Das jüngste Aufeinandertreffen liegt rund ein halbes Jahr zurück. Im ersten Spiel der Aufstiegsrunde zur Oberliga RPS behielten die Schwarz-Weißen gegen den Meister der Saarlandliga in einer torreichen Partie mit 36:29 (17:16) die Oberhand. Die rund 300 Zuschauer bekamen damals ein hart umkämpftes Spiel zu sehen, das bis zur Mitte der zweiten Halbzeit (24:24/45.) völlig offen war. Auch dank Torhüter Henning Huber, der in der entscheidenden Phase überragend hielt, zog der TuS dann auf 30:25 (53.) davon und brachte die Führung souverän über die Zeit. Beide Mannschaften setzten sich schlussendlich in der Vierer-Gruppe durch und stiegen gemeinsam in die vierthöchste Spielklasse auf.

Die Schokoladenseite

Während Dansenberg aktuell mit 8:16 Punkten knapp vor der Abstiegszone liegt, stehen die Saarländer (2:22) als Tabellenletzter mit dem Rücken zur Wand. Eine weitere Niederlage gegen einen direkten Konkurrenten im Kampf um den Klassenerhalt hätte unangenehme Folgen. Die junge Dansenberger Mannschaft wartet zwar noch auf den ersten Auswärtssieg, präsentierte sich dafür in eigener Halle von ihrer Schokoladenseite.

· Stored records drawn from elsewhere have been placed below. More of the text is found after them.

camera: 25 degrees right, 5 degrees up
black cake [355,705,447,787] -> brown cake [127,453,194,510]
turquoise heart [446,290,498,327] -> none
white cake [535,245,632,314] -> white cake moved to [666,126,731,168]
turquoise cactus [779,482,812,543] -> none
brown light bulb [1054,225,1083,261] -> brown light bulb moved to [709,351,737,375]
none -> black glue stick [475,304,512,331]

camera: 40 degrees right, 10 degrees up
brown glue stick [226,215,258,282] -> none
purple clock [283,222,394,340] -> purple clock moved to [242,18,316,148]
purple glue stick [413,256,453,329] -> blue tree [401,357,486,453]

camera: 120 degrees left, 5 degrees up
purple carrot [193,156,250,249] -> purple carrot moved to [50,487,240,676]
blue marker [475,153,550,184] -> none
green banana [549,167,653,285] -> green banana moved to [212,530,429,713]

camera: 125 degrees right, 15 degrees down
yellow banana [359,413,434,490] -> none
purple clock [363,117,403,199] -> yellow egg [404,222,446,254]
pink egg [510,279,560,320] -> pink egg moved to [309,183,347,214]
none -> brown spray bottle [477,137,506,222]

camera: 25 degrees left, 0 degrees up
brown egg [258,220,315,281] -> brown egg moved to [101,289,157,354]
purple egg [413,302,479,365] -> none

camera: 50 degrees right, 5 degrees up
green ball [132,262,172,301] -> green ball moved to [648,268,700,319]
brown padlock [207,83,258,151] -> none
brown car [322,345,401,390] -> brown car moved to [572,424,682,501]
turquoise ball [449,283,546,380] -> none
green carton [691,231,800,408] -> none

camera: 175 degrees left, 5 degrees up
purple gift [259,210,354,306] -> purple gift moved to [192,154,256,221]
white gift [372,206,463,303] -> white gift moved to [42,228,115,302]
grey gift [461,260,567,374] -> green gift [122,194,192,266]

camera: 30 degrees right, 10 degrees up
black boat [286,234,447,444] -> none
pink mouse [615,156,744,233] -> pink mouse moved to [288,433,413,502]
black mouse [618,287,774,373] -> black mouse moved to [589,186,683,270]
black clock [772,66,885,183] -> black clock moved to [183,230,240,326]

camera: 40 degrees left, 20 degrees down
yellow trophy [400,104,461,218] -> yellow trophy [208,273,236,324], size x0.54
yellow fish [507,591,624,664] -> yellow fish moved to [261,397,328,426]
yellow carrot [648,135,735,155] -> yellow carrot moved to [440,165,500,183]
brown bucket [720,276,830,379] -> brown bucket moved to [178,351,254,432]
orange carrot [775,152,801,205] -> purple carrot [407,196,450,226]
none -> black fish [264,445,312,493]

Bis auf das Westpfalz-Derby gegen den ungeschlagenen Spitzenreiter SV 64 Zweibrücken konnten sämtliche Spiele zuhause gewonnen werden. Beim jüngsten Heimsieg gegen den TV Offenbach (28:19) hinterließ die Mannschaft von Trainer Sebastian Wächter einen bärenstarken Eindruck. Mit zehn Treffern war Torjäger Marco Holstein der überragende Mann auf der Platte. Die Vorentscheidung fiel Mitte der zweiten Halbzeit, als die Schwarz-Weißen mit einem 4:0-Lauf auf 20:14 (44.) davonzogen.

Die Youngster und die Routiniers

Gut in Form präsentierten sich dabei auch die beiden aus dem Drittliga-Kader abgestellten Youngster Bastian Wilbrandt (19) und Fabian Serwinski (20), die es gemeinsam auf acht Treffer brachten. Dass mit den fest eingeplanten Routiniers Sebastian Benkel und Markus Seitz zwei gestandene Spieler langfristig ausfallen, fiel bislang weniger stark ins Gewicht als befürchtet, weil mangelnde Erfahrung durch jugendliche Unbekümmertheit und Einsatzfreude kompensiert wird.

Die Mannschaft hat gezeigt, dass sie dazu bereit ist, das körperbetonte Spiel in der Handball-Oberliga anzunehmen. Gegen das Schlusslicht soll nun der fünfte Saisonsieg her.